NOGALES, Ariz. — Walking into Bracker’s department store in Nogales, Ariz., is like going back in time. Murals depicting scenes of a very different border, with horse-drawn carriages and women in long dresses, run along the walls. Elegant hats, sparkling with sequins and jewels, line the glass shelves. Silk gowns and dark blazers sway gently on their silver racks.
Now, half of that merchandise is gone. Mannequins stand naked in the front windows, and what remains is stuffed into boxes or plastered with neon sale tags.
“Listen to that,” said Debbie Bracker-Senday, who co-owns the store with her cousin Bruce Bracker, as the decades-old cash register rung brightly behind her, announcing one of its final sales. “I’ll never forget that sound.”
It is one of the many memories that will stick with her after the department store she grew up in closes. This month, Bracker’s — once known as a “destination” for well-to-do shoppers from Sonora and Sinaloa, according to Bracker-Senday — will shut its doors after 93 years. It’s one of the latest casualties of a declining economy, a devalued peso, changing shopping trends and anti-immigrant rhetoric, business owners and officials said.
The 91-year-old JC Penney’s closed in 2012. The decades-old Robinson’s True Hardware shut down in August. A walk through downtown shows vacant storefronts and chain-locked doors.
It’s a trend city officials and the community are trying to reverse, although they acknowledge it won’t be easy. They want to attract customers from other parts of Arizona and revitalize downtown by bringing in more activities and nightlife.
But some business owners feel that their stores will be unable to rebound after years of struggling to turn a profit.
“Once you start having problems, it’s hard to bring it back,” said Bracker-Senday.
While a myriad of reasons contributed to the store’s decision to close, including a general preference for online shopping over retail, the closure really came down to a declining number of shoppers from Mexico, which made up about 85 percent of Bracker’s customers, she said.
Mexican shoppers contribute about 60 percent of the annual sales tax revenue for Nogales, according to a 2014 report from the city’s mayor John Doyle. The sales tax income for 2016 was about $8.5 million, slightly down from the previous year, and it will likely continue to decline, said Nogales City Manager Carlos Rivera.
He also cites the devaluation of the peso as a major catalyst.
“That’s what initially started this whole mess,” he said. “For a long time it was 11-12 (pesos) per dollar, and at one point in shot up to 20-22 per dollar, which really hurt business a lot. ”
For Bracker-Senday another factor for the drop in Mexican shoppers is the anti-immigrant rhetoric coming from the new presidential administration.
“Our government didn’t respect our nice people across the border,” she said. “They really didn’t realize that the reason there was so much revenue here, and in Tucson, was because of our friends in Mexico.”
Rivera thinks that the best solution to help Nogales businesses is to attract more shoppers from within Arizona, following the model of Tucson’s downtown revitalization, including food trucks, artisan markets and musical events.
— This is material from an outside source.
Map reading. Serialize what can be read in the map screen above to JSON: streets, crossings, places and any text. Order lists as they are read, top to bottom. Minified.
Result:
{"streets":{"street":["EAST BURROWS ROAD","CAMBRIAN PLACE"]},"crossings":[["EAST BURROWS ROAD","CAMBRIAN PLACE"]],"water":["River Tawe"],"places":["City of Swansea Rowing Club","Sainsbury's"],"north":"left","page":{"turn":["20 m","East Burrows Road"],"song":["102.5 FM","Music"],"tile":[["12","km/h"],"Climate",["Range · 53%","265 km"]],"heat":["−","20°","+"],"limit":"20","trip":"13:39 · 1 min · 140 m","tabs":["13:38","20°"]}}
But it will require cooperation from the entire community to make it happen, including local businesses whose core clientele has come from Mexico for decades.
“No matter what we do, we can’t fix the overall problem. We can spruce up the amenities, the streets, the lighting, we can possibly get some grant money to assist,” he said, “but we can’t do their advertising, we can’t change their product.”
City Council members are working on several projects to bring more businesses, including building a small amphitheater downtown and applying for preservation funds to improve the facades of some of the older buildings.
But those initiatives will take time and for businesses like Bracker’s, the issues and costs associated with revitalization — including the store’s location of Morley Avenue on a flood plain — aren’t worth it financially.
“I wish more had been done (by the city) when we were here,” Bracker-Senday said.
On their last visits to their favorite store, customers talk about the memories they’ve made inside those four walls.
About the times when their parents and grandparents made trips in horse-drawn carriages down muddy roads to buy a season’s worth of clothes at the most elegant store in the region, and marveling at the glittering evening gowns that Pearl and Charlie Bracker, Debbie’s grandparents and the store’s founders, had brought back from shopping trips to New York.
“There’s no other like Bracker’s,” said Maria Maytorena, who came up from Hermosillo with her daughter to shop at the store one last time. Her arms weighted down with creamy silk communion dresses and navy blazers, gifts for her grandchildren. “I bought my wedding dress here. The attention, the quality — only at Bracker’s.”
As Maytorena approached the register, Bracker-Senday said that she had probably purchased her wedding dress from her grandmother, Pearl.
While the thought of turning off the neon Bracker’s sign for the last time is emotional for Bracker-Senday, hearing what the store and her family has meant for so many people gives her comfort.
“To know that they won’t forget us, even after we’re gone,” Bracker-Senday said.